RGZLegal Impaired Driving Defenses
There are many technicalities that exist in and around impaired driving charges. Very specific procedures must be followed by police officers before conducting a traffic stop and prior to making an arrest. These procedures are set out in the Criminal Code of Canada.
If these procedures are not followed, a testimony by a police officer stating that a driver was impaired will not be admitted as evidence in your impaired driving case. In addition, officers must establish that they have ‘reasonable grounds’ to charge someone. They must prove that they had substantial reason to believe that the driver’s ability to operate a vehicle was impaired by drugs or alcohol.
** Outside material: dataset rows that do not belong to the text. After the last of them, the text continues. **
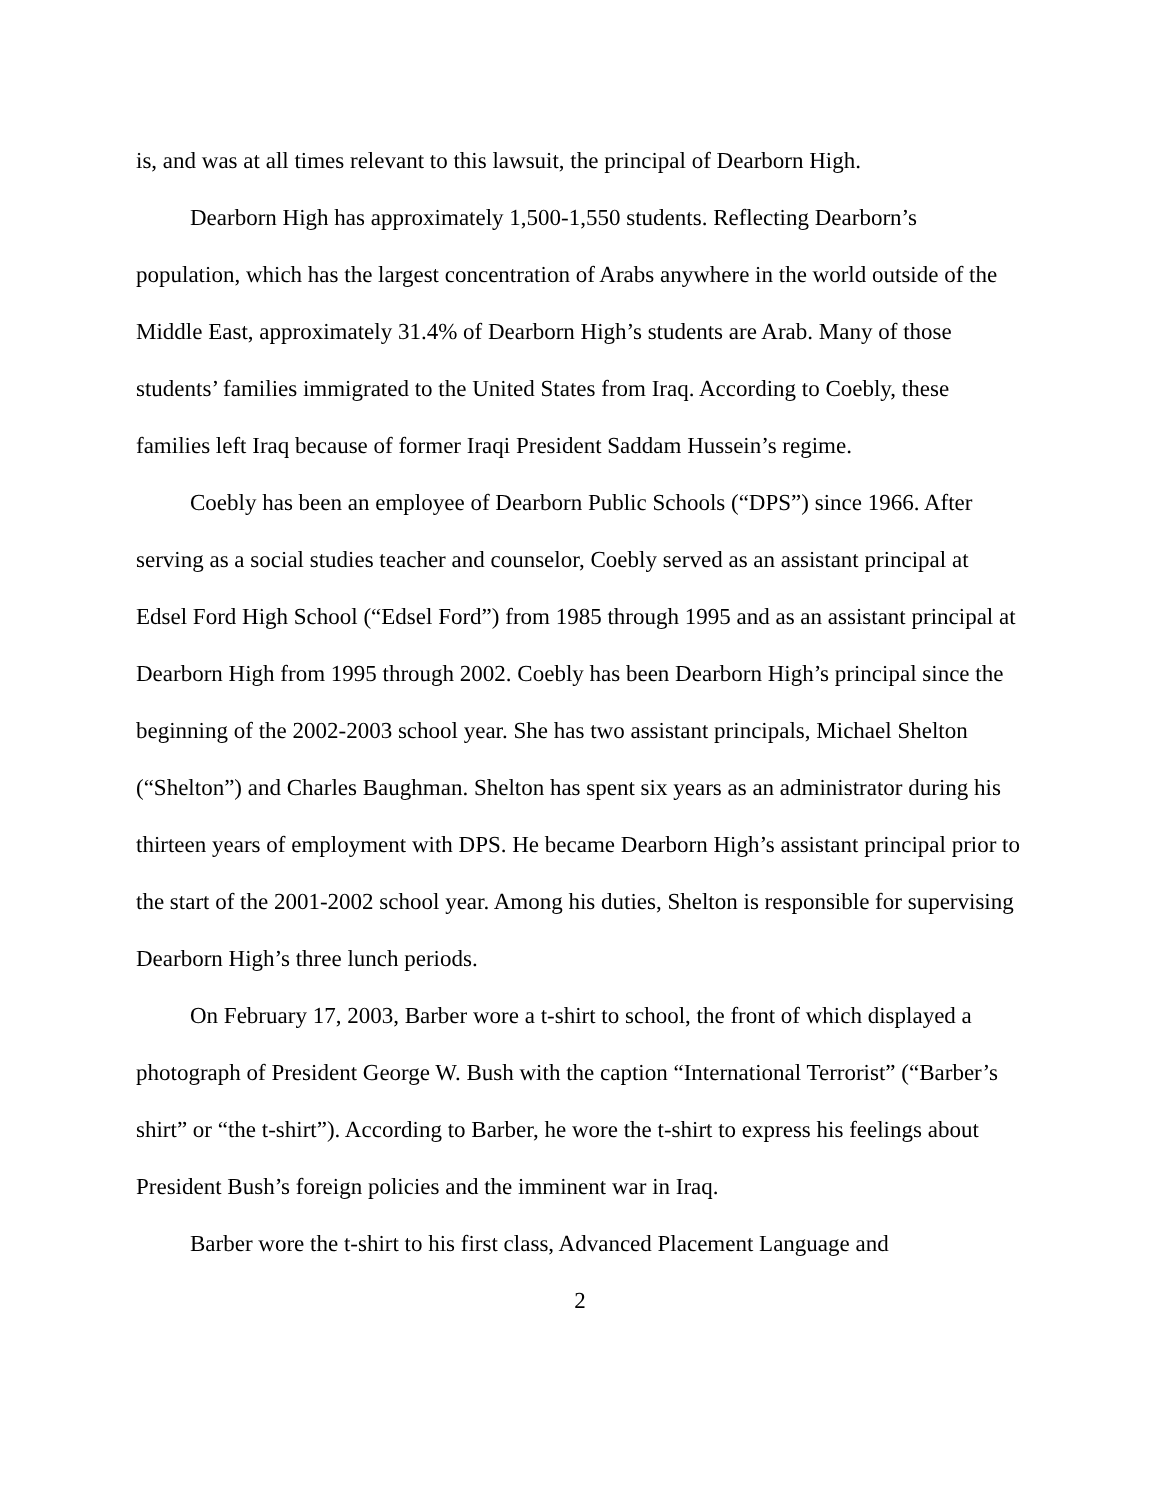is, and was at all times relevant to this lawsuit, the principal of Dearborn High.
Dearborn High has approximately 1,500-1,550 students. Reflecting Dearborn’s population, which has the largest concentration of Arabs anywhere in the world outside of the Middle East, approximately 31.4% of Dearborn High’s students are Arab. Many of those students’ families immigrated to the United States from Iraq. According to Coebly, these families left Iraq because of former Iraqi President Saddam Hussein’s regime.
Coebly has been an employee of Dearborn Public Schools (“DPS”) since 1966. After serving as a social studies teacher and counselor, Coebly served as an assistant principal at Edsel Ford High School (“Edsel Ford”) from 1985 through 1995 and as an assistant principal at Dearborn High from 1995 through 2002. Coebly has been Dearborn High’s principal since the beginning of the 2002-2003 school year. She has two assistant principals, Michael Shelton (“Shelton”) and Charles Baughman. Shelton has spent six years as an administrator during his thirteen years of employment with DPS. He became Dearborn High’s assistant principal prior to the start of the 2001-2002 school year. Among his duties, Shelton is responsible for supervising Dearborn High’s three lunch periods.
On February 17, 2003, Barber wore a t-shirt to school, the front of which displayed a photograph of President George W. Bush with the caption “International Terrorist” (“Barber’s shirt” or “the t-shirt”). According to Barber, he wore the t-shirt to express his feelings about President Bush’s foreign policies and the imminent war in Iraq.
Barber wore the t-shirt to his first class, Advanced Placement Language and
2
Police officers must be able to identify multiple factors upon which their suspicions of impaired driving are founded. If they are unable to do so, there may be a defense to the charge.
Here are a few of the most common defenses used in impaired driving cases:
Reasonable and Probable Grounds
In an impaired driving case, police must cite a specific reason to make a routine traffic stop and question an individual about their drinking habits. This reason is commonly known as establishing “reasonable and probable grounds”.
If an office does not establish “reasonable and probable grounds,” the evidence provided in support of an impaired driving case will not be accepted.
Rights to Counsel
In any potential criminal case, police are responsible for informing you of your right to speak to a lawyer. By law, officers must make you aware of this right before they begin interrogating you.
As an individual, you should be aware that you have the right to counsel, that police are required to notify you of this right promptly, and that you should be given an opportunity to speak with the lawyer of your choice in private.
You should speak to your lawyer about the last time that you consumed an alcoholic beverage.
In some cases, if your last drink was actually consumed after you drove, being impaired while you were arrested may not necessarily mean that you were driving while impaired.
The Crown Can’t Prove Impaired
As in most criminal cases, The Crown must prove, beyond a reasonable doubt, that an offense has been committed. The officers involved in your case must be able to testify as to the existence of many observed signs of impairment.
Without the establishment of proof, beyond a reasonable doubt, that either alcohol or drugs impaired your ability to operate a vehicle, the judge will be unable to convict you.
Individuals should be aware that they have a right to a trial within a reasonable time limit. If your trial is delayed more than ten months from the date that you were charged, the Crown and Court are responsible. Excluding the time needed to prepare your case, this may create an adequate defense to your charge.